YOUR GOAL: Copy out the following listing line for line without changing anything, but omit the pictures from your answer.

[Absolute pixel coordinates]
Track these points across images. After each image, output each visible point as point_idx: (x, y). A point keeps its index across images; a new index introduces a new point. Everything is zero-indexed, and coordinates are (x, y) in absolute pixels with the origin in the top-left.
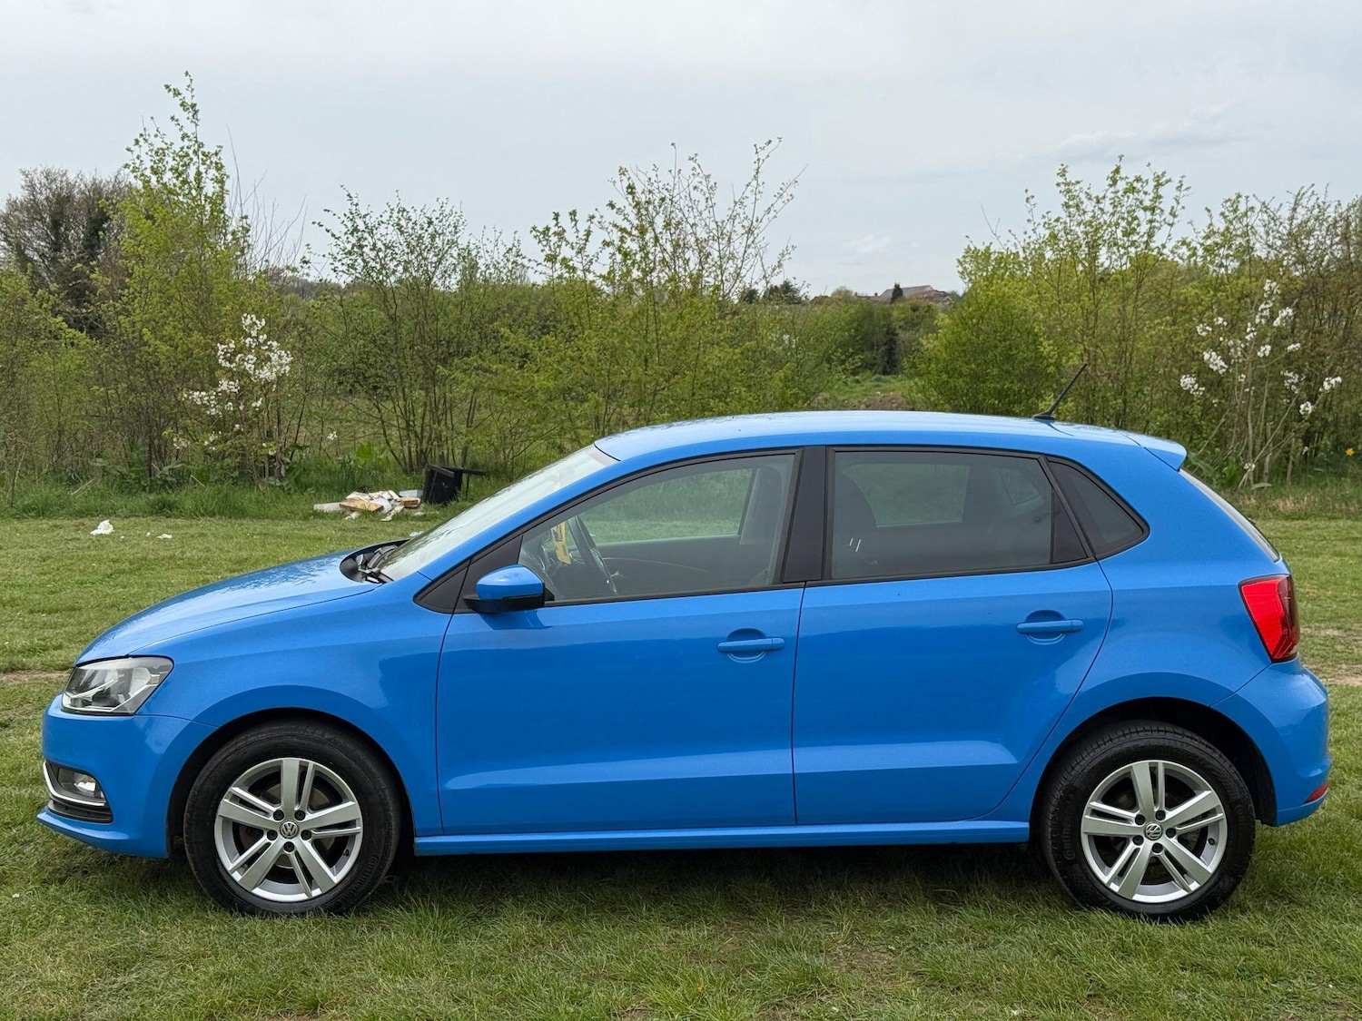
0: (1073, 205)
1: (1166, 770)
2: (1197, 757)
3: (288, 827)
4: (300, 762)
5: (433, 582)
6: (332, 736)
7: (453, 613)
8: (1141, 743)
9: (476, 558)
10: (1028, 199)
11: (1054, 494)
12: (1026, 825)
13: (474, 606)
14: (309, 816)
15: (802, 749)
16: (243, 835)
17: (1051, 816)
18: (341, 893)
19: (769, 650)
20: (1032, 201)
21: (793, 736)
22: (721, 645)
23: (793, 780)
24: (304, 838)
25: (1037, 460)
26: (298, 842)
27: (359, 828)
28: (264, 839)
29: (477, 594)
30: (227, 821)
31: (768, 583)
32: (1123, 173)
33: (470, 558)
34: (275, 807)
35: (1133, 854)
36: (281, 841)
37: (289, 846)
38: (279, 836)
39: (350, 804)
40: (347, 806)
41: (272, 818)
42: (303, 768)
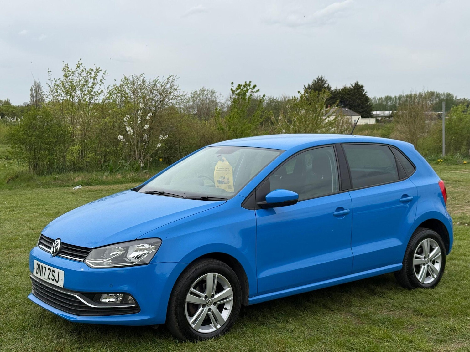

COMPLETED EXERCISE:
Track these points across images. After each image, output each visible point as point_idx: (x, y). A point keeps its index across images; a new index introduces a new point. Everything is zero-indexed, and coordinates are (x, y) in absolute pixels with the origin in the top-left.
0: (1073, 205)
1: (1166, 770)
2: (1197, 757)
3: (288, 827)
4: (300, 762)
5: (433, 582)
6: (332, 736)
7: (453, 613)
8: (1141, 743)
9: (476, 558)
10: (1028, 199)
11: (1054, 494)
12: (1026, 825)
13: (474, 606)
14: (309, 816)
15: (802, 749)
16: (243, 835)
17: (1051, 816)
18: (341, 893)
19: (769, 650)
20: (1032, 201)
21: (793, 736)
22: (721, 645)
23: (793, 780)
24: (304, 838)
25: (1037, 460)
26: (298, 842)
27: (359, 828)
28: (264, 839)
29: (477, 594)
30: (227, 821)
31: (768, 583)
32: (1123, 173)
33: (470, 558)
34: (275, 807)
35: (1133, 854)
36: (281, 841)
37: (289, 846)
38: (279, 836)
39: (350, 804)
40: (347, 806)
41: (272, 818)
42: (303, 768)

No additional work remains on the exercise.